ACTION ITEM: Copy the rows from the line containing "四.1(15分), 五.1(15分)" up to and including the line containing "Which category has", reproducing each line without any change.

GIVEN RECORDS:

****************************************

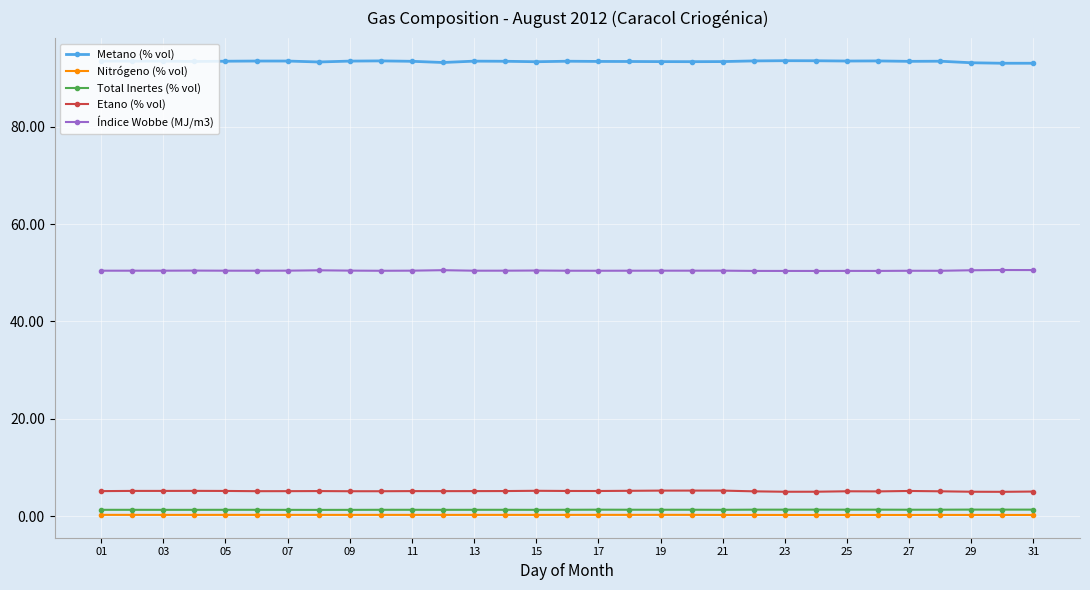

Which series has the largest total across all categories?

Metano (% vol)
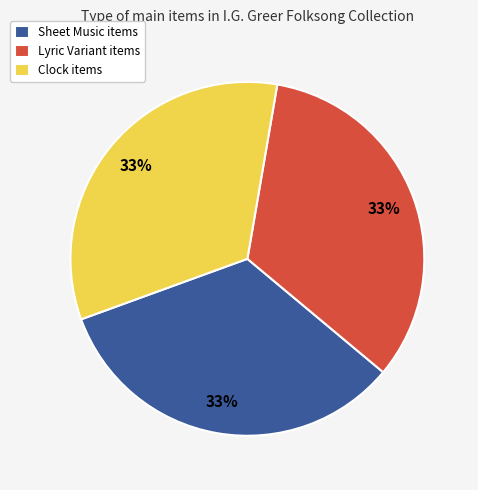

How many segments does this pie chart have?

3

****************************************

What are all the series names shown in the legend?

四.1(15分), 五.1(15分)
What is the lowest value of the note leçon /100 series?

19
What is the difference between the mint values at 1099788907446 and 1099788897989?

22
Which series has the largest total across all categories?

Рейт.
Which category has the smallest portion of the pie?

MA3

****************************************

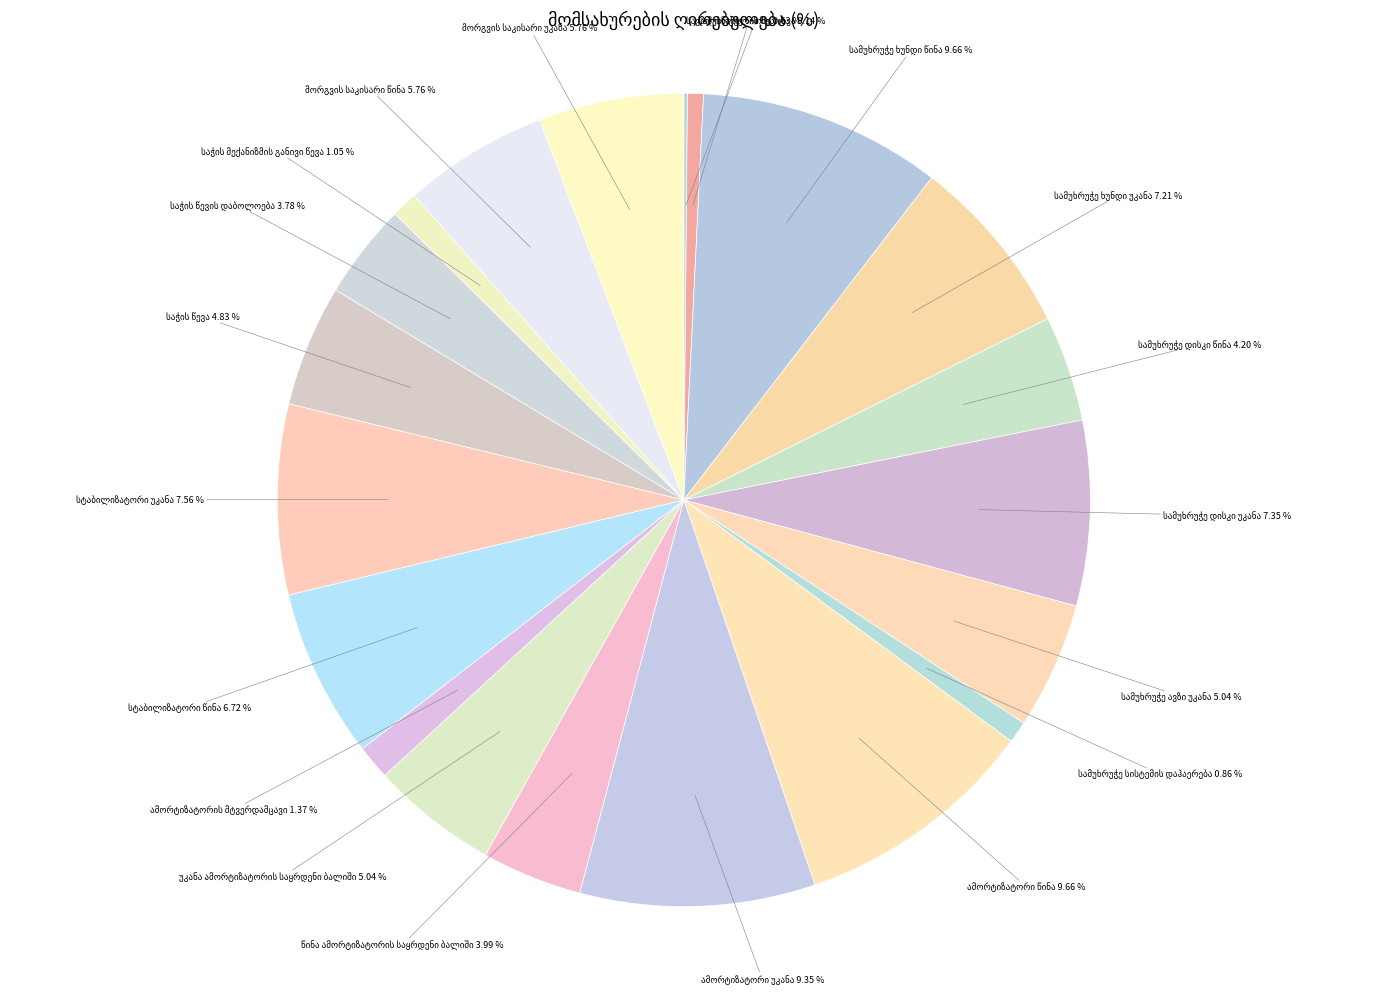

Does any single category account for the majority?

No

****************************************

COMPLETED EXERCISE:
四.1(15分), 五.1(15分)
What is the lowest value of the note leçon /100 series?

19
What is the difference between the mint values at 1099788907446 and 1099788897989?

22
Which series has the largest total across all categories?

Рейт.
Which category has the smallest portion of the pie?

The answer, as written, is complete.